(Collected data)
********

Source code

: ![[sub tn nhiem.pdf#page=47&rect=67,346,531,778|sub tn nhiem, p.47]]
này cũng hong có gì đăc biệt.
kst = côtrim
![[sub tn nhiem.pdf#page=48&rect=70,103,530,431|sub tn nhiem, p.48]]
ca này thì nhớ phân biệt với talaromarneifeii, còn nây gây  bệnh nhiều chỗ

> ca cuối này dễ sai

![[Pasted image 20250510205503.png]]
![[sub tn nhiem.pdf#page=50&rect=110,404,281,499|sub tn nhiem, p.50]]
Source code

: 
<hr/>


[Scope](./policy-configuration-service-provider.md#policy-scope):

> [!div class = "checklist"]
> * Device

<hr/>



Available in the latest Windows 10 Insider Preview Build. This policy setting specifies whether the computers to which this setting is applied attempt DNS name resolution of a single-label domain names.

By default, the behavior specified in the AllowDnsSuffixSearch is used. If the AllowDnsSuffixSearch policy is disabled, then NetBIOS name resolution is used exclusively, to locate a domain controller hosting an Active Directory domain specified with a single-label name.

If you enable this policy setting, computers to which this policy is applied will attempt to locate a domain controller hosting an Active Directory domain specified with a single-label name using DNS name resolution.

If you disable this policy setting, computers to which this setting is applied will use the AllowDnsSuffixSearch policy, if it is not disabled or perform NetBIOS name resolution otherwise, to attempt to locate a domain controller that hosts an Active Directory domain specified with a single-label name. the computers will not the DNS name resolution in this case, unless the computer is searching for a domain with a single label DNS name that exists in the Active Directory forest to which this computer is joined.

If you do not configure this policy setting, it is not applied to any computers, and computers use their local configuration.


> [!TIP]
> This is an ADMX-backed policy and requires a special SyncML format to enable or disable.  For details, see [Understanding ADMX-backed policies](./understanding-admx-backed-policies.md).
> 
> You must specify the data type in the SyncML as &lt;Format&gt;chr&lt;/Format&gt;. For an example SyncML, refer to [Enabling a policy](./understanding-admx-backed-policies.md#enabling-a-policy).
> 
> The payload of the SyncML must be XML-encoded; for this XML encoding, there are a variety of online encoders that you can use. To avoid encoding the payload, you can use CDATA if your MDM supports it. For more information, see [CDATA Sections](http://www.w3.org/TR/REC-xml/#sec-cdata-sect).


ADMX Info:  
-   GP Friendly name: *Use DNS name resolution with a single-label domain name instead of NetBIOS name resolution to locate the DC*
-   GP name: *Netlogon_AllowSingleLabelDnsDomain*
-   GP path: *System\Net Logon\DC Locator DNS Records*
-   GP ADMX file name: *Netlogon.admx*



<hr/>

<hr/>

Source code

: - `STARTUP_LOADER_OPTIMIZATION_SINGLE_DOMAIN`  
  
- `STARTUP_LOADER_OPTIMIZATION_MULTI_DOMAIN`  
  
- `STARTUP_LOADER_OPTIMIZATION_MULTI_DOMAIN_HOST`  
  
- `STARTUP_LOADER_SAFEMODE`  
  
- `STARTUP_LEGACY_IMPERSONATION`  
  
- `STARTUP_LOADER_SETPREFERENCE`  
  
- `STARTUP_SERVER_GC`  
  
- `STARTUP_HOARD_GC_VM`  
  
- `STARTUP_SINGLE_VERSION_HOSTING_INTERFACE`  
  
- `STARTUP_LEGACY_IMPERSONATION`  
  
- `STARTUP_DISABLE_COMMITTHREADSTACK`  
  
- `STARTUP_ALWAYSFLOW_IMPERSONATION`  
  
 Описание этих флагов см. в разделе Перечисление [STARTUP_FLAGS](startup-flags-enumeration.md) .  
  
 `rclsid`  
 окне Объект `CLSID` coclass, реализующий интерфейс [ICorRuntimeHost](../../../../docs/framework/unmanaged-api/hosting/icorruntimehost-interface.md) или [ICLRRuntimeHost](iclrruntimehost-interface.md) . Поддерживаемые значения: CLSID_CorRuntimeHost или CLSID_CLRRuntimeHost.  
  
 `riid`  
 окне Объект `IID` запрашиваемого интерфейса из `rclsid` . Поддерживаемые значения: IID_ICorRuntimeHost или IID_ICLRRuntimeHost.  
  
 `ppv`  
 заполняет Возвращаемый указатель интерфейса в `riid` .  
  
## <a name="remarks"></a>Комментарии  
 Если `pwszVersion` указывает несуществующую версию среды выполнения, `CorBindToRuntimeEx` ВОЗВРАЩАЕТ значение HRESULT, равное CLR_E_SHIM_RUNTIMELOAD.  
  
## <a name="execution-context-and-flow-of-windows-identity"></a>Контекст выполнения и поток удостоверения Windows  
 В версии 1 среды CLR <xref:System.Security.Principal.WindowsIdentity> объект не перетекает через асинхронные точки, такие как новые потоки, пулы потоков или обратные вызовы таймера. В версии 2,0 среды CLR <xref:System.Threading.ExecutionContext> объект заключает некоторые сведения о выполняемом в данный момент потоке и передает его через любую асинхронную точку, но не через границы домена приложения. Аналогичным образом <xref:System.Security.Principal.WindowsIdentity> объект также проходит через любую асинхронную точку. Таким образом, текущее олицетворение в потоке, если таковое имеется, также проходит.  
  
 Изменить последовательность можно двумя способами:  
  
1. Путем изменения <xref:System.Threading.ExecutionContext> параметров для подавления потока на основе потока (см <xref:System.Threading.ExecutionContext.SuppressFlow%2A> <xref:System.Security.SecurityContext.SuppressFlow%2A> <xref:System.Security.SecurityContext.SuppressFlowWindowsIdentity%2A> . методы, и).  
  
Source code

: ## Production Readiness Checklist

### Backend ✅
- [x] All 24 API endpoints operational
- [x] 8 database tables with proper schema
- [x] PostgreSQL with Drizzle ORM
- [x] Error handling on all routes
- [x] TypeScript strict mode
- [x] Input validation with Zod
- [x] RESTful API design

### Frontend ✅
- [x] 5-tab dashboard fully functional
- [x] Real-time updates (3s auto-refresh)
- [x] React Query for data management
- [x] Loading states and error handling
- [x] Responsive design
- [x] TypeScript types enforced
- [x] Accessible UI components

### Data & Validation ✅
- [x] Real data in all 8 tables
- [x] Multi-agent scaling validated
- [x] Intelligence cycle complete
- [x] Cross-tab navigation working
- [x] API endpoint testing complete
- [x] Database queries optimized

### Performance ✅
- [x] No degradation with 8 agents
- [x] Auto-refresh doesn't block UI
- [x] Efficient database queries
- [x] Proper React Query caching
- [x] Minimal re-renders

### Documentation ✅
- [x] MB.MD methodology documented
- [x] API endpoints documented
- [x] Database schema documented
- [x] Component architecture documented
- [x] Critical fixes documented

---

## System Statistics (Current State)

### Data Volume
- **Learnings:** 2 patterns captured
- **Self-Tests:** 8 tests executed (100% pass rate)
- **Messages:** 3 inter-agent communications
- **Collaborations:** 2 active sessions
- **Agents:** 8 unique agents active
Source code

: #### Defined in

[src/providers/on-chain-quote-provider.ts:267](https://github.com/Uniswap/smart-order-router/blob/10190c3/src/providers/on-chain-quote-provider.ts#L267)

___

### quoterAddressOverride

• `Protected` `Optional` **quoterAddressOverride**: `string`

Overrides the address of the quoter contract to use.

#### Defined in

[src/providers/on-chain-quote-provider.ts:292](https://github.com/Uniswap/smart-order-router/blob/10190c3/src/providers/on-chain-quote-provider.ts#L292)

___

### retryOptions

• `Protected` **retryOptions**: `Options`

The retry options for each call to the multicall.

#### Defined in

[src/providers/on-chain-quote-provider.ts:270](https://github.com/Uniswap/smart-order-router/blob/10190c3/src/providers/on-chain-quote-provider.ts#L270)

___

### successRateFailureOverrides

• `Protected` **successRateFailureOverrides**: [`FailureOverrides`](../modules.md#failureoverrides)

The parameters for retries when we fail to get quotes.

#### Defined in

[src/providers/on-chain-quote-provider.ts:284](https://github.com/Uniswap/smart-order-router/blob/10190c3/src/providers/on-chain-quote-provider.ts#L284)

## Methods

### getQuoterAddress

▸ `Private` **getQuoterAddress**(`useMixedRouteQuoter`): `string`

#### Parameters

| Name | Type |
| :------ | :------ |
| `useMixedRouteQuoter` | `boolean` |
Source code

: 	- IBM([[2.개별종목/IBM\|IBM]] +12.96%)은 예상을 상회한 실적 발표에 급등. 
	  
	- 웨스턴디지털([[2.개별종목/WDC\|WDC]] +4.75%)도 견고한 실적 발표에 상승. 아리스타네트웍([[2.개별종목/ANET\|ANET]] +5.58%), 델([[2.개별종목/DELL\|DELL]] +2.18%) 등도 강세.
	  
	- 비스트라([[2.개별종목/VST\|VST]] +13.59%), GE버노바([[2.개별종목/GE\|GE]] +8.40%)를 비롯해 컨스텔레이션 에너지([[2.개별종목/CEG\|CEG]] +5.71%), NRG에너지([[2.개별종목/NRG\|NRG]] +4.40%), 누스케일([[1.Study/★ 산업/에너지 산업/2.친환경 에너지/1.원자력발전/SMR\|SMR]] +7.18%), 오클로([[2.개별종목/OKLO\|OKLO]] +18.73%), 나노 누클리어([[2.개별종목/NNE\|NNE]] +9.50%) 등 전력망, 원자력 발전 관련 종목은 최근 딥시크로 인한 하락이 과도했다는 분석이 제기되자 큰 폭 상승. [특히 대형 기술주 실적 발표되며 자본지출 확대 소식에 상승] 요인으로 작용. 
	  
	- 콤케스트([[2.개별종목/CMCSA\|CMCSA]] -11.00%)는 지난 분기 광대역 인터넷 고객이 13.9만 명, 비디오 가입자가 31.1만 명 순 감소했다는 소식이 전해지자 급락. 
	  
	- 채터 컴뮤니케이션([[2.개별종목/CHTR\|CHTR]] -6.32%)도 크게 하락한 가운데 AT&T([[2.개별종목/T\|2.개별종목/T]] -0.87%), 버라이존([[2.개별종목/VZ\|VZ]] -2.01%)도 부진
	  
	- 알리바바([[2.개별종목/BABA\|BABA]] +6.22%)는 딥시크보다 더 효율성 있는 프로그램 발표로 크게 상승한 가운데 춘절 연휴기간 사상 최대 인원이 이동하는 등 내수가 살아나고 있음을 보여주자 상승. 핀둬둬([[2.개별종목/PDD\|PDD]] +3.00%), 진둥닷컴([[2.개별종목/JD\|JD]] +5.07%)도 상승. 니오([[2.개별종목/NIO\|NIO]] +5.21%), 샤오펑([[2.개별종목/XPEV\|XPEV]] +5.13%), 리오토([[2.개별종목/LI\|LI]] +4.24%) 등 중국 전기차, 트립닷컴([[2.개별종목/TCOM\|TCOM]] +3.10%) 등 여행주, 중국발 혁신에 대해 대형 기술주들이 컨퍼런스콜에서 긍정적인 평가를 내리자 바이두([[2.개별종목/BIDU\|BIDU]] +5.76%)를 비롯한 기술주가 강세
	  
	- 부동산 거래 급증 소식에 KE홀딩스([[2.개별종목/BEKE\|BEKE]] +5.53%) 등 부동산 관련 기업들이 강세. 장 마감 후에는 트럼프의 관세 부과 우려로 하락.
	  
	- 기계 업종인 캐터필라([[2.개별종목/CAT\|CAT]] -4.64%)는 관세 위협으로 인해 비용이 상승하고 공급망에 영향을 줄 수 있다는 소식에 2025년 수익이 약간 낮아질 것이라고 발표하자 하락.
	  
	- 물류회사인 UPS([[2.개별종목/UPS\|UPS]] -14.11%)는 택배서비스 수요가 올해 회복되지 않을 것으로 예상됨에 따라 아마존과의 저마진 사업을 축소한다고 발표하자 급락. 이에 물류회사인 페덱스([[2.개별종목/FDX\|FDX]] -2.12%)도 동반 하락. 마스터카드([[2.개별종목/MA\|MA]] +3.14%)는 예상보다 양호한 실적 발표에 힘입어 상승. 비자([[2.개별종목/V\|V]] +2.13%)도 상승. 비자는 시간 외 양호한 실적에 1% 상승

********

**Work task:** How many lines in the records above contain the string "значения"? State the number and nothing more.

**Solution for this problem:** 2